Exercise requirements
Type out the lines below exactly, from the first through the line holding "BRAND: FLOWROLLS", and include no pictures.

Records shown
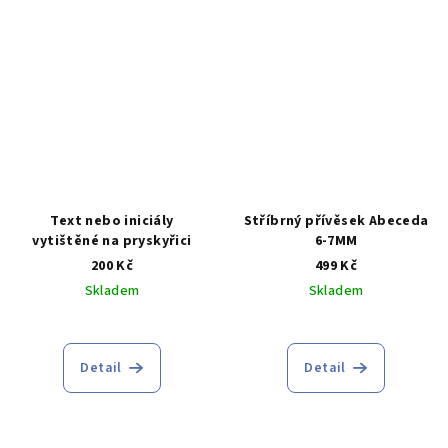
5
hvězdiček.
Text nebo iniciály
Stříbrný přívěsek Abeceda
vytištěné na pryskyřici
6-7MM
200 Kč
499 Kč
Skladem
Skladem
Průměrné
Průměrné
hodnocení
hodnocení
produktu
produktu
Detail
Detail
je
je
5,0
5,0
z
z
5
5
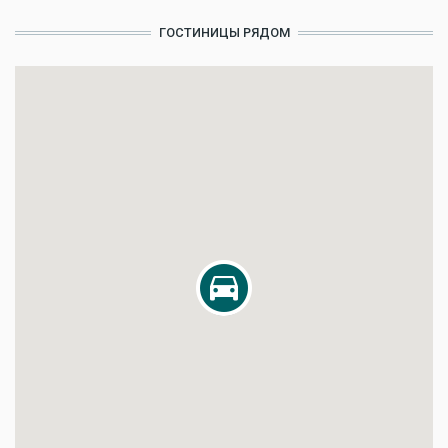
ГОСТИНИЦЫ РЯДОМ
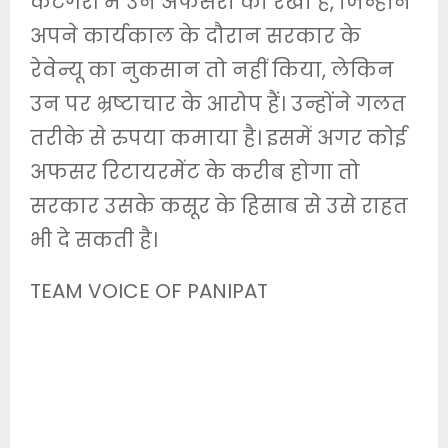
कैटेगरी में उन अफसरों को रखा है, जिन्होंने
अपने कार्यकाल के दौरान सरकार के
रेवेन्यू का नुकसान तो नहीं किया, लेकिन
उन पर भ्रष्टाचार के आरोप हैं। उन्होंने गलत
तरीके से रुपया कमाया है। इसमें अगर कोई
अफसर रिटायरमेंट के करीब होगा तो
सरकार उसके कसूर के हिसाब से उसे राहत
भी दे सकती है।
TEAM VOICE OF PANIPAT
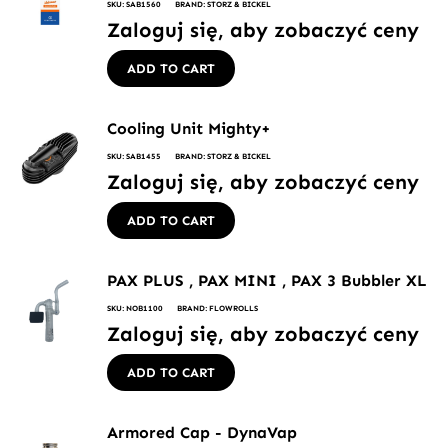
SKU: SAB1560
BRAND: STORZ & BICKEL
Zaloguj się, aby zobaczyć ceny
ADD TO CART
Cooling Unit Mighty+
SKU: SAB1455
BRAND: STORZ & BICKEL
Zaloguj się, aby zobaczyć ceny
ADD TO CART
PAX PLUS , PAX MINI , PAX 3 Bubbler XL
SKU: NOB1100
BRAND: FLOWROLLS
Zaloguj się, aby zobaczyć ceny
ADD TO CART
Armored Cap - DynaVap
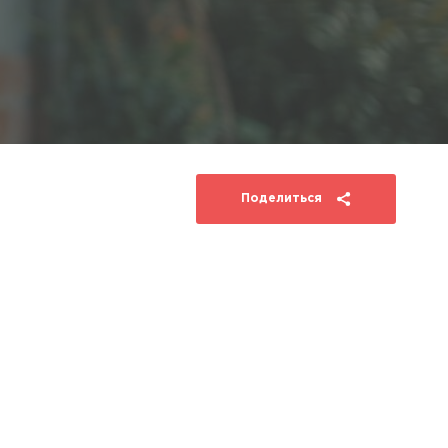
Поделиться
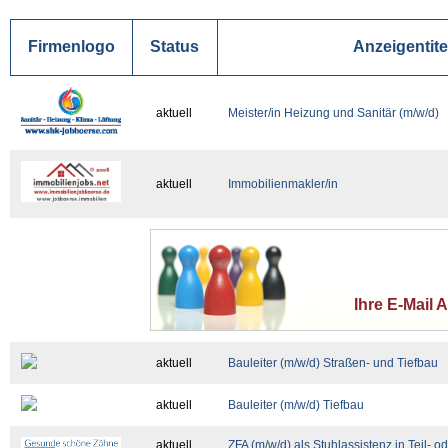
Firmenlogo
Status
Anzeigentite
aktuell
Meister/in Heizung und Sanitär (m/w/d)
aktuell
Immobilienmakler/in
Ihre E-Mail 
aktuell
Bauleiter (m/w/d) Straßen- und Tiefbau
aktuell
Bauleiter (m/w/d) Tiefbau
aktuell
ZFA (m/w/d) als Stuhlassistenz in Teil- od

Expected output
5
hvězdiček.
Text nebo iniciály
Stříbrný přívěsek Abeceda
vytištěné na pryskyřici
6-7MM
200 Kč
499 Kč
Skladem
Skladem
Průměrné
Průměrné
hodnocení
hodnocení
produktu
produktu
Detail
Detail
je
je
5,0
5,0
z
z
5
5
ГОСТИНИЦЫ РЯДОМ
कैटेगरी में उन अफसरों को रखा है, जिन्होंने
अपने कार्यकाल के दौरान सरकार के
रेवेन्यू का नुकसान तो नहीं किया, लेकिन
उन पर भ्रष्टाचार के आरोप हैं। उन्होंने गलत
तरीके से रुपया कमाया है। इसमें अगर कोई
अफसर रिटायरमेंट के करीब होगा तो
सरकार उसके कसूर के हिसाब से उसे राहत
भी दे सकती है।
TEAM VOICE OF PANIPAT
SKU: SAB1560
BRAND: STORZ & BICKEL
Zaloguj się, aby zobaczyć ceny
ADD TO CART
Cooling Unit Mighty+
SKU: SAB1455
BRAND: STORZ & BICKEL
Zaloguj się, aby zobaczyć ceny
ADD TO CART
PAX PLUS , PAX MINI , PAX 3 Bubbler XL
SKU: NOB1100
BRAND: FLOWROLLS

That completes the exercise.